Exercise tasks:
1. According to the review below, how many people died in the fire at the Oakland art space known as the Ghost Ship?
2. Condense the paragraph of the review below that begins "While on television" into a shorter version that keeps its main facts.
3. Write out the part of the review below between "While on television, the" and "than contempt for.", inclusive.

Quoted passage:
>>

It’s December 3rd, 2016. Clean Bandit remain at number one. Weeknd and Daft Punk get a seond song in the top ten, while Neiked, Maroon 5 ft. Kendrick Lamar, and Bruno Mars also chart. In news, a plane crash kills the bulk of Brazillian football team Chapecoense. Donald Trump sparks a touch of international incident when he calls the President of Taiwan, while a fire in an Oakland art space known as the Ghost Ship kills 36. A man opens fire inside a Washington pizza restaurant because, basically, Mike Cernovich said there were pedophiles there.
While on television, the season and de facto series finale of Class, “The Lost.” “The Lost” hangs over the rest of Class. Without it you have seven well-meaning episodes of various levels of success—a show that could frequently have stood to be a little braver, but that always meant well and wanted to be good. With it, however, the picture gains an ugly, cynical tinge. “The Lost” is not Class’s first bad episode. It is its worst episode, which is never a good thing to have happen with your finale. But more damning than its general crapness is the particular flavor of badness that it offers. There are, after all, many ways to suck. “The Lost,” however, picks one of the laziest approaches possible—one that it is difficult to feel anything other than contempt for.

<<

Information provided:
>>

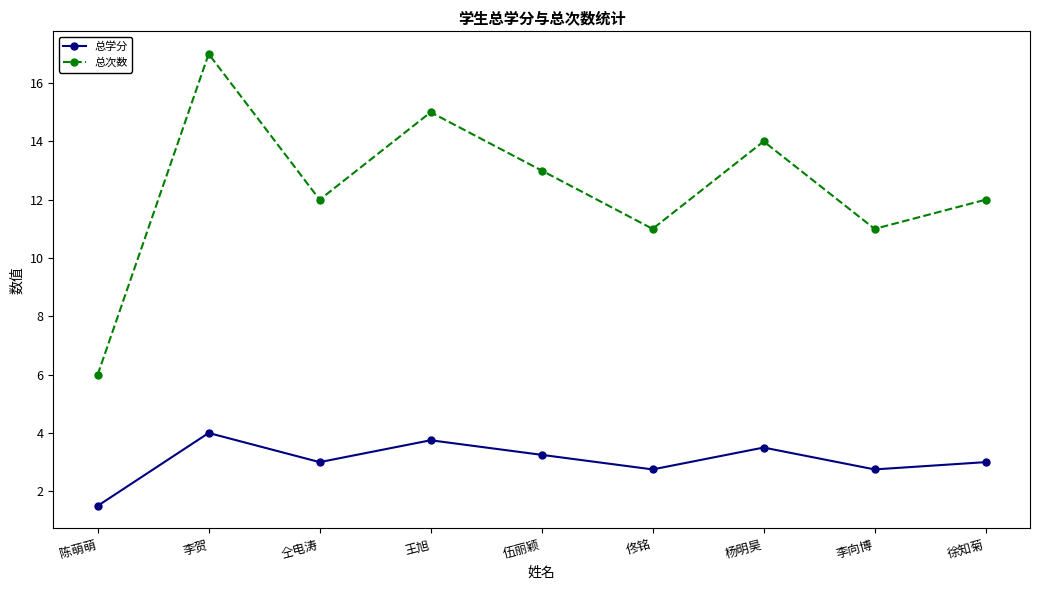

What is the difference between the maximum and minimum values in the 总次数 series?

11.0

<<

Answers to this exercise:
1. 36

2. "The Lost," the season and de facto series finale of Class, taints the whole show. The seven episodes before it vary in success and could have been braver, but they always meant well. "The Lost" casts an ugly, cynical tinge over them. It is not the first bad episode, but it is the worst, which is a poor outcome for a finale. Worse than its general poor quality is the kind of badness it chooses: one of the laziest approaches possible, one that invites contempt.

3.
While on television, the season and de facto series finale of Class, “The Lost.” “The Lost” hangs over the rest of Class. Without it you have seven well-meaning episodes of various levels of success—a show that could frequently have stood to be a little braver, but that always meant well and wanted to be good. With it, however, the picture gains an ugly, cynical tinge. “The Lost” is not Class’s first bad episode. It is its worst episode, which is never a good thing to have happen with your finale. But more damning than its general crapness is the particular flavor of badness that it offers. There are, after all, many ways to suck. “The Lost,” however, picks one of the laziest approaches possible—one that it is difficult to feel anything other than contempt for.